A good man, David – revered to this day in Israel – a just man who was also deeply flawed … something like all of us one way or another in our own lives. Which brings me to another meditation by Martin Copenhaver which caught my eye a week or so back. In a reflection titled “Normal Families,” Copenhaver has the following to say:
The Bible does not hold up an idealized picture of family life. Instead, the Bible depicts families with rival siblings and tension between the generations. There are marriages and betrayals, children who refuse to honor their parents, and parents who hold back blessings from their children. There is love expressed in many of the families of the Bible, but there are also heated arguments and stony silences, slow-boiling resentments and rifts as wide as a canyon. [And sometimes mayhem and even murder.]
So when I hear people refer to biblical family values, I wonder: Are they talking about the rifts and alienation or about the sibling rivalry and bitter resentments?
Now many of you know that David and I have a blended family … to say the least! Not to go into all that, but for example, a couple of weeks ago, David’s oldest son David Jr. visited us along with David’s grandson, David III. (No wonder grandson is abbreviated “D.” All those “Davids” can be a bit confusing at times!) At the same time, my oldest son Brian and his second wife Michele were here and we all had a wonderful time together, sitting on the deck just visiting and then going out to dinner before young “D” had to return to Fort Lee, the Army post south of Richmond where he’s in training as a Marine. (See second photo below.)
A blended family made up of three generations who all came together by various routes to become one family of love and friendship. None of us perfect to say the least, but oh so human and precious nonetheless.
Reflecting on all of this reminded me of something I wrote in Imagination and the Journey of Faith concerning narrative portrayals of true family life. Some of my favorite novels do “grapple with life’s great religious themes: death and dying, ecstasy and conversion, evil and goodness, forgiveness and redemption.” Good fiction portrays it all in a way that you know the characters and feel like you’ve been there, and the deep meaning conveyed is true indeed. One of the novels I highlighted as touching truly the meaning of family is the one whose cover is depicted in the lead photo, Kent Haruf’s Plainsong (Alfred A.Knopf, 1999). I have the following to say:
[There are some books that stimulate] my imagination to see the world in a deeper, truer light, books within whose world I lose myself – reminding me of some truth about being human, shining some transcendent light onto my everyday world beyond the story, being revelatory in the truest sense of the word. Choices within this enchanted category include Kent Haruf’s Plainsong – a wonderful story of two old bachelor farmers who make room in their enclosed life for an unwed teenage mother, revealing the meaning of human, familial love as well as transcendent, sacrificial love at its deepest core. (p. 81)

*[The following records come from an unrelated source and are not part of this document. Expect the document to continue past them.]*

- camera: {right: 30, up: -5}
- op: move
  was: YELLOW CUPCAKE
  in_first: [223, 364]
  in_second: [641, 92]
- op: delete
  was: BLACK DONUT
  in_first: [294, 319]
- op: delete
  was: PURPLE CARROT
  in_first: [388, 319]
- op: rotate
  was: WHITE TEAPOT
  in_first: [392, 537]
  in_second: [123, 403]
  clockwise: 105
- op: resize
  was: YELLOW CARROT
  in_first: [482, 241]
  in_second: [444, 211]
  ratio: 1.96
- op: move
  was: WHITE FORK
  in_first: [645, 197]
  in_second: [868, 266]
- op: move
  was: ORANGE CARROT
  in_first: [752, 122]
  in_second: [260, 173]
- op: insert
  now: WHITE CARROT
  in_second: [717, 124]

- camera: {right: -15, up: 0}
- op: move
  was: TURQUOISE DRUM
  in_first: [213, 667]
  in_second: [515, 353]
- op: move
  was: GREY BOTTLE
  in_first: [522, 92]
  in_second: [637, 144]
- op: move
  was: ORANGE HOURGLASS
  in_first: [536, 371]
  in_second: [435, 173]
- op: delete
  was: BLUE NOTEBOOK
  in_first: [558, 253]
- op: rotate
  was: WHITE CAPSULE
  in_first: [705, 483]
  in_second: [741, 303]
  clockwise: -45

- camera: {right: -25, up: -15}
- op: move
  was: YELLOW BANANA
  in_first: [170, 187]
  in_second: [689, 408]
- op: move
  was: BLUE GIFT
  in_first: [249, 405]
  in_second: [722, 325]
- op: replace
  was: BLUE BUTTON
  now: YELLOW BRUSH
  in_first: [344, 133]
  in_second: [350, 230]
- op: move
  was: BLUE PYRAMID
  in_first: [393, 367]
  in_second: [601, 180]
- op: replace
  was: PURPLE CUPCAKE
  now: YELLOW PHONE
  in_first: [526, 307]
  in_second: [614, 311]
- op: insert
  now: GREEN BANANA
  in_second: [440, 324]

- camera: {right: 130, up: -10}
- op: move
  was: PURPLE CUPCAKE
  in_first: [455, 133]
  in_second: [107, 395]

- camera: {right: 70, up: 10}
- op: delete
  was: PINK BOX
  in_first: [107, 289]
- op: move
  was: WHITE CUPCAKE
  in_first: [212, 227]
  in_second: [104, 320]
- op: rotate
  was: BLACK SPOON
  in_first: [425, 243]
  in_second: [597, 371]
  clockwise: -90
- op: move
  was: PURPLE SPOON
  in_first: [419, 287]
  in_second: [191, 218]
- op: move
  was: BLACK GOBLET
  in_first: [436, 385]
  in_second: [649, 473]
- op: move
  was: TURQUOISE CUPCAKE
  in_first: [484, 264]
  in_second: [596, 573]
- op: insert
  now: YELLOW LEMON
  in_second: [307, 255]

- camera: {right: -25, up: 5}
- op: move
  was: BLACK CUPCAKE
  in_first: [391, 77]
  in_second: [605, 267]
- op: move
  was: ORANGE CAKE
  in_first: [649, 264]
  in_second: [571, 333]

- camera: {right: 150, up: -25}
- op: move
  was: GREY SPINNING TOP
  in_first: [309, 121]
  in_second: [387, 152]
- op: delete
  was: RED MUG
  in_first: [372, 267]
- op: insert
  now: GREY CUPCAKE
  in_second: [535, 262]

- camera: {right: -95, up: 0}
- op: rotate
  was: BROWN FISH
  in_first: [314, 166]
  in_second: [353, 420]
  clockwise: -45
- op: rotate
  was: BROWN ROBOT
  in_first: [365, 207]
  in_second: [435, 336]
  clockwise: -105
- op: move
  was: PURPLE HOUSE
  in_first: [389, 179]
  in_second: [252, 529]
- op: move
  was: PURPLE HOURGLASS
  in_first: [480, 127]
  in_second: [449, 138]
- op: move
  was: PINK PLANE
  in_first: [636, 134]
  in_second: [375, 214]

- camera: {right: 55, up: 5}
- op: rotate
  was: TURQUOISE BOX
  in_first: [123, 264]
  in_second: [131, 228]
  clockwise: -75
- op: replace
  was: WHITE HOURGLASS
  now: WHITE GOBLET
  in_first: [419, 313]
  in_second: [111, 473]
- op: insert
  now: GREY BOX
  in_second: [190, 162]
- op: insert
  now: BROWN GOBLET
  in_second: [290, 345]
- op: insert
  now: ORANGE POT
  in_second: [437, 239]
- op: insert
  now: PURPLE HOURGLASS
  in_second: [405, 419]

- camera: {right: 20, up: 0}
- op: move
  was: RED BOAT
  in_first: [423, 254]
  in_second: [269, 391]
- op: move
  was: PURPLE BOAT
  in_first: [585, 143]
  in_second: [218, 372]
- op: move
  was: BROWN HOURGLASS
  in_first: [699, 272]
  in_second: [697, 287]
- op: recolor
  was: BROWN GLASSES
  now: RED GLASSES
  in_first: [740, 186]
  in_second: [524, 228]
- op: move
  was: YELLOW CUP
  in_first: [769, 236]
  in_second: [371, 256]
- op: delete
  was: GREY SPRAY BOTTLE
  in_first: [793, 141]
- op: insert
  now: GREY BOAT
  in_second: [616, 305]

We all have had our journeys to where our paths have brought us, bonding with each other in the process. Bonding with friends, bonding with family, making new ties that bind us to each other. As Copenhaver ends his piece, he writes “our families, and the families depicted in the Bible, are far from perfect. They are flawed. Yet it is exactly in those flawed places that the Spirit of God can move and where we can catch a glimpse of grace.”
And to this ending thought, I say “Amen!” So lean across the table at dinner and embrace one another within the family you have made – traditional or otherwise. We are in this together and so I think we should practice kindness. As someone said to me once, “you are as good as you are to the person you live with.”
Let the people say “Amen!” And so shall it be.